── EXTRACTED INFORMATION ──

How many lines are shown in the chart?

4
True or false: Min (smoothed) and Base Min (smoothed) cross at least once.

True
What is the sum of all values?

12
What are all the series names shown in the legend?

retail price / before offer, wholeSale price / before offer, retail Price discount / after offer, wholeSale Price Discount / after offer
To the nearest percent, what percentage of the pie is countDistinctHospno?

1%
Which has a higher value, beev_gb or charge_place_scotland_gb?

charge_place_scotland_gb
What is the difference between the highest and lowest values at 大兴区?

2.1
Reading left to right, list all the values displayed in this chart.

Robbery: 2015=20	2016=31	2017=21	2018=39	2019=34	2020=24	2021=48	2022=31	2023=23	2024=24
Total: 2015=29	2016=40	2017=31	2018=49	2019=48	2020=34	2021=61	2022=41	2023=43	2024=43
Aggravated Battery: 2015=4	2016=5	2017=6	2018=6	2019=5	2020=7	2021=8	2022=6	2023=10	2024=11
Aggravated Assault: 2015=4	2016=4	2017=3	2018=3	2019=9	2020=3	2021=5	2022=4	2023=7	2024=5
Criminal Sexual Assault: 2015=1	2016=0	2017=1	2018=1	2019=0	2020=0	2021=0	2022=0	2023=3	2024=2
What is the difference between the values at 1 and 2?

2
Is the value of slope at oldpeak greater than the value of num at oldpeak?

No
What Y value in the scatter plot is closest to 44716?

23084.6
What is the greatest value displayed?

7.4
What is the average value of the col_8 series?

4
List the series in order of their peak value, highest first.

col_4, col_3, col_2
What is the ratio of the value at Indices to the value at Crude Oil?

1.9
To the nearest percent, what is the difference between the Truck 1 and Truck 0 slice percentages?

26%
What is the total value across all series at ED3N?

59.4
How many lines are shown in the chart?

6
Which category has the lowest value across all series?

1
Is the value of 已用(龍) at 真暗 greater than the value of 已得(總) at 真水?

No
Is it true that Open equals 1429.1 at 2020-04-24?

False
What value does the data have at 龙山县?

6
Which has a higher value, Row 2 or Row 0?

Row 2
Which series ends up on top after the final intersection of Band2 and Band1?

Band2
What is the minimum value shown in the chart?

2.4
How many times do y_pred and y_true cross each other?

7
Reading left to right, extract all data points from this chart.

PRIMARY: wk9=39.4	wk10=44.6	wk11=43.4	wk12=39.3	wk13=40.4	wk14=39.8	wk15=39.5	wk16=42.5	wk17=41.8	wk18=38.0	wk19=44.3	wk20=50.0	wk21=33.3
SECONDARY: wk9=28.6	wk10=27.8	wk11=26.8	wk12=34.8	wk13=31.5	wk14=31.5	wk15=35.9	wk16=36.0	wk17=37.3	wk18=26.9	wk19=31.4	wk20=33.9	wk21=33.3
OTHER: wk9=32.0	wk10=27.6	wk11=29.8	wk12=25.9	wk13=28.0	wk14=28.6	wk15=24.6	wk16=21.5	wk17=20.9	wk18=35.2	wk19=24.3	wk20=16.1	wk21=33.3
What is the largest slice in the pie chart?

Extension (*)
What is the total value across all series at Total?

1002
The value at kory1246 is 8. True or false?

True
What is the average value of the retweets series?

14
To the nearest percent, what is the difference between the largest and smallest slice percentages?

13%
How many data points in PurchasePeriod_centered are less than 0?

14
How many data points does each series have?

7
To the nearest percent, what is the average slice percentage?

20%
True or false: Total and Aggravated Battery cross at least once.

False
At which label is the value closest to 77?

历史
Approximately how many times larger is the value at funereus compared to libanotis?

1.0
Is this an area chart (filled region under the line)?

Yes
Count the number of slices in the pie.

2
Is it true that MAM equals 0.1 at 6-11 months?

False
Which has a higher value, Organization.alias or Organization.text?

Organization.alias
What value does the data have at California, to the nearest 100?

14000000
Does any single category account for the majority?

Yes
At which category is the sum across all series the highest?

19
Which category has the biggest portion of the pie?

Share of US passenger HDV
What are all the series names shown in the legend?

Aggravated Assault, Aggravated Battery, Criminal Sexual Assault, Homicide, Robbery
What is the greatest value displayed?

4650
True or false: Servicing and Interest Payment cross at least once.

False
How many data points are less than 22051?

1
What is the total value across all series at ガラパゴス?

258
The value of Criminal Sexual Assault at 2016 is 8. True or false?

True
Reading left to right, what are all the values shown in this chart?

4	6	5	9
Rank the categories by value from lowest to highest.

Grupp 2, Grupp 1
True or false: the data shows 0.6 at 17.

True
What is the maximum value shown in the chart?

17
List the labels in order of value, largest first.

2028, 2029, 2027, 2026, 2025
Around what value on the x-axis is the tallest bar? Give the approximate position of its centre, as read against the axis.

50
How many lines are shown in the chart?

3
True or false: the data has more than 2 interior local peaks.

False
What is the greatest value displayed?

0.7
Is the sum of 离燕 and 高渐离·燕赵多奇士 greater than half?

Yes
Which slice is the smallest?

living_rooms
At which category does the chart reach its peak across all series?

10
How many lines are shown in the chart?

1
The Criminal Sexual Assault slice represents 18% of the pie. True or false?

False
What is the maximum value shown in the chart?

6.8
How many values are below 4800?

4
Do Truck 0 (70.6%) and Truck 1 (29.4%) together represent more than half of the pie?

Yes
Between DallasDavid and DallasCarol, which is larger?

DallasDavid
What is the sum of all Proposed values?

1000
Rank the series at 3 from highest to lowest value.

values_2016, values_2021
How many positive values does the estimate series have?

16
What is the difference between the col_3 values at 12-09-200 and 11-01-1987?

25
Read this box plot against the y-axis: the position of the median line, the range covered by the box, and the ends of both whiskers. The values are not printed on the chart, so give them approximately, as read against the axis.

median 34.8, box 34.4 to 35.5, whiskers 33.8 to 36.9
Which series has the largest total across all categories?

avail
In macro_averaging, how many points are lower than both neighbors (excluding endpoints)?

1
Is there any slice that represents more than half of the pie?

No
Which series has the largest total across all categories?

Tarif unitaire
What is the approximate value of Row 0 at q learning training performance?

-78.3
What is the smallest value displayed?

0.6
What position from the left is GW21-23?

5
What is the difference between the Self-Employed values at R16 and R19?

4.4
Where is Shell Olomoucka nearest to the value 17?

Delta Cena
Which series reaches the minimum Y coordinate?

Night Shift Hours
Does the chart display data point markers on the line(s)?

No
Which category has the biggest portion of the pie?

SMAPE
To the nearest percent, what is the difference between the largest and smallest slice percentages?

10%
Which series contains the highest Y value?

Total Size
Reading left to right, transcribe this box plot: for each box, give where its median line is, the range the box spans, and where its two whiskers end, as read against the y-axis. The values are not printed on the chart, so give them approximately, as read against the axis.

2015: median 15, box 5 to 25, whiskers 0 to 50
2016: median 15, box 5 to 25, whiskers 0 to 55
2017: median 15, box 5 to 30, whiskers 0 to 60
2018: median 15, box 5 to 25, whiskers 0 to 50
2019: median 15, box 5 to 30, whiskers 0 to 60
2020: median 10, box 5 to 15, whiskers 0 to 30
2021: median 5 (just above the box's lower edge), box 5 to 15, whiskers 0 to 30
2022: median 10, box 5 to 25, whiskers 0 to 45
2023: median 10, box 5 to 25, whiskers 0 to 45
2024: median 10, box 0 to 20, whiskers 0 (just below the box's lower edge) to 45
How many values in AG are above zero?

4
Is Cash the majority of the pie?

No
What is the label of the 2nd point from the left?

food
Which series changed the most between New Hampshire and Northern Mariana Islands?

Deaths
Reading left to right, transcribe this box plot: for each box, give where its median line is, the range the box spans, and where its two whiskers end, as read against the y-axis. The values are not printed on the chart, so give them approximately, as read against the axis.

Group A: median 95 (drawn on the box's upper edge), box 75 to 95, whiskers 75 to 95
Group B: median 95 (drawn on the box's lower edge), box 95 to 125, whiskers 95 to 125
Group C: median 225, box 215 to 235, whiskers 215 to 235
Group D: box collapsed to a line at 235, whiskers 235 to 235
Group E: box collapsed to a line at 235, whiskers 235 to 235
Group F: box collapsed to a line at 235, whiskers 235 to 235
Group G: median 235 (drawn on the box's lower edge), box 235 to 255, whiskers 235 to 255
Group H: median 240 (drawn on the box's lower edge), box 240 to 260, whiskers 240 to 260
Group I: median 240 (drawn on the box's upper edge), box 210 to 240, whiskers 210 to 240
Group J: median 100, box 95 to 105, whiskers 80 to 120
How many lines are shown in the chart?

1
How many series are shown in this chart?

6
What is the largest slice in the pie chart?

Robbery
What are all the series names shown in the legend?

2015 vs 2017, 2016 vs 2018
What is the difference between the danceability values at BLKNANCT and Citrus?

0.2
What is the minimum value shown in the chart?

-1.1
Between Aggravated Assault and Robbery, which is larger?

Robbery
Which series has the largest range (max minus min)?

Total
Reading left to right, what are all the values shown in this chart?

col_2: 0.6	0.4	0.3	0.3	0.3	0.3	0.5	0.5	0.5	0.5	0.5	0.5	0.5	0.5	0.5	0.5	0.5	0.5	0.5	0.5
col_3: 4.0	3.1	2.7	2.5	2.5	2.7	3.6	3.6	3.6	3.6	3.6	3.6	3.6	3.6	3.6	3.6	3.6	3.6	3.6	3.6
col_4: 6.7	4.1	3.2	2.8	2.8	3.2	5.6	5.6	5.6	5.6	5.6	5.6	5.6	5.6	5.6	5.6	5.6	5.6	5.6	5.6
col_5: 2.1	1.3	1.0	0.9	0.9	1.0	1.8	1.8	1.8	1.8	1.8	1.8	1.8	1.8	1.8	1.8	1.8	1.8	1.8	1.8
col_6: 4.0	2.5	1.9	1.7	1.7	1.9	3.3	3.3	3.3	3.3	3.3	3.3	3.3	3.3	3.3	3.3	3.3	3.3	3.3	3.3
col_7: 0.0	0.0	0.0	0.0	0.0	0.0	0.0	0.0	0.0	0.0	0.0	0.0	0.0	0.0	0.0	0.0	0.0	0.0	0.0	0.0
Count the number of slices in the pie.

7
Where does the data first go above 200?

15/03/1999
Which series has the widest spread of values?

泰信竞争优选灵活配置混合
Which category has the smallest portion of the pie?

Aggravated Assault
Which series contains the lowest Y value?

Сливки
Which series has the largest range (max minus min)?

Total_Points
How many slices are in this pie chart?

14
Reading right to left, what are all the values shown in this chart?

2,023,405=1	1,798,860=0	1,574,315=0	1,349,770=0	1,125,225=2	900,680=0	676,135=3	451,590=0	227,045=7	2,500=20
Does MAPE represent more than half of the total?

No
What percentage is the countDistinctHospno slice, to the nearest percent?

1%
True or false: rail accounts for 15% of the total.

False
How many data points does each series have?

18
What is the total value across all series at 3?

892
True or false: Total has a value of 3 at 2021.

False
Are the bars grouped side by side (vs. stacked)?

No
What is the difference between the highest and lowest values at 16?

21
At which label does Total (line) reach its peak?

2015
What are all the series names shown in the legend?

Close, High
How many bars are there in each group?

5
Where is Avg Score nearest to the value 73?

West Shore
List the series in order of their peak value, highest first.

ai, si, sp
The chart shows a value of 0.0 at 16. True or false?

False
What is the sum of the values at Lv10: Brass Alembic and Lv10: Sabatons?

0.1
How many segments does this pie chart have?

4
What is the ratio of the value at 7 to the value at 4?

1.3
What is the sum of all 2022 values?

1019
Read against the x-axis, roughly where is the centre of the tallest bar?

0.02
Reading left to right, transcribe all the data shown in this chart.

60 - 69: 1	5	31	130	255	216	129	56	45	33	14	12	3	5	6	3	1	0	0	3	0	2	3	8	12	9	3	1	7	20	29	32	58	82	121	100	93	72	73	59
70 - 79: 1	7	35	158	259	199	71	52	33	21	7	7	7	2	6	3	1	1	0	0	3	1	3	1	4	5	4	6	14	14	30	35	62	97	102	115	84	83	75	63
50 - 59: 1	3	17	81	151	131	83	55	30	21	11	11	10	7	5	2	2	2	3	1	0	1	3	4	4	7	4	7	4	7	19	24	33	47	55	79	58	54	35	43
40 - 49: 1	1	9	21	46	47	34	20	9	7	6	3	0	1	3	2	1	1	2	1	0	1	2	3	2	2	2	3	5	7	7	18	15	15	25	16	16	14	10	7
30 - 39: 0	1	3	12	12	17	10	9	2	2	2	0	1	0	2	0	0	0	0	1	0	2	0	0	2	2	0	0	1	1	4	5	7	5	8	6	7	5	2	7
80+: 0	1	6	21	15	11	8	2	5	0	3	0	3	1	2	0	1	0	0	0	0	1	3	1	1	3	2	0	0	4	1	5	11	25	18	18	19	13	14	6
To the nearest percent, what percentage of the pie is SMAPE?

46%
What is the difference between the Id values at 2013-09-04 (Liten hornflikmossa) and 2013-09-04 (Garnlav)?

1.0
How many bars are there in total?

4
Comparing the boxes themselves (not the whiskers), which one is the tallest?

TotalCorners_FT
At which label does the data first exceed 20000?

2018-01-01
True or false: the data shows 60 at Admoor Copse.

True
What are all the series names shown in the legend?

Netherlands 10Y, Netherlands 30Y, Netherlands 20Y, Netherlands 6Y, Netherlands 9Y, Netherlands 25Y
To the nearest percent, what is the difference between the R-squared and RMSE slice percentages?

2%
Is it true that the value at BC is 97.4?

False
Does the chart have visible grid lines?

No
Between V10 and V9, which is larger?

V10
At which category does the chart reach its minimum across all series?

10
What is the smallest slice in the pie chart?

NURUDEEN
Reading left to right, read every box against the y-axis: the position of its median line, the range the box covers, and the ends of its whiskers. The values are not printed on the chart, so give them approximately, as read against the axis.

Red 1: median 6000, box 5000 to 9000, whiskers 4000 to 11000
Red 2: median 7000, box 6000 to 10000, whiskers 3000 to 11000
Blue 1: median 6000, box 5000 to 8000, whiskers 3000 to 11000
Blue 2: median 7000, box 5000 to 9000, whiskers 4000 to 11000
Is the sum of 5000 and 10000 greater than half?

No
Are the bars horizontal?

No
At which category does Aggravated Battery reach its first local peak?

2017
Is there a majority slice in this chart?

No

───

● **PROBLEM TO WORK ON**
Find every line in the listing above that contains the string "Truck", matching case exactly, and copy each such line.

● **YOUR RESPONSE**
To the nearest percent, what is the difference between the Truck 1 and Truck 0 slice percentages?
Do Truck 0 (70.6%) and Truck 1 (29.4%) together represent more than half of the pie?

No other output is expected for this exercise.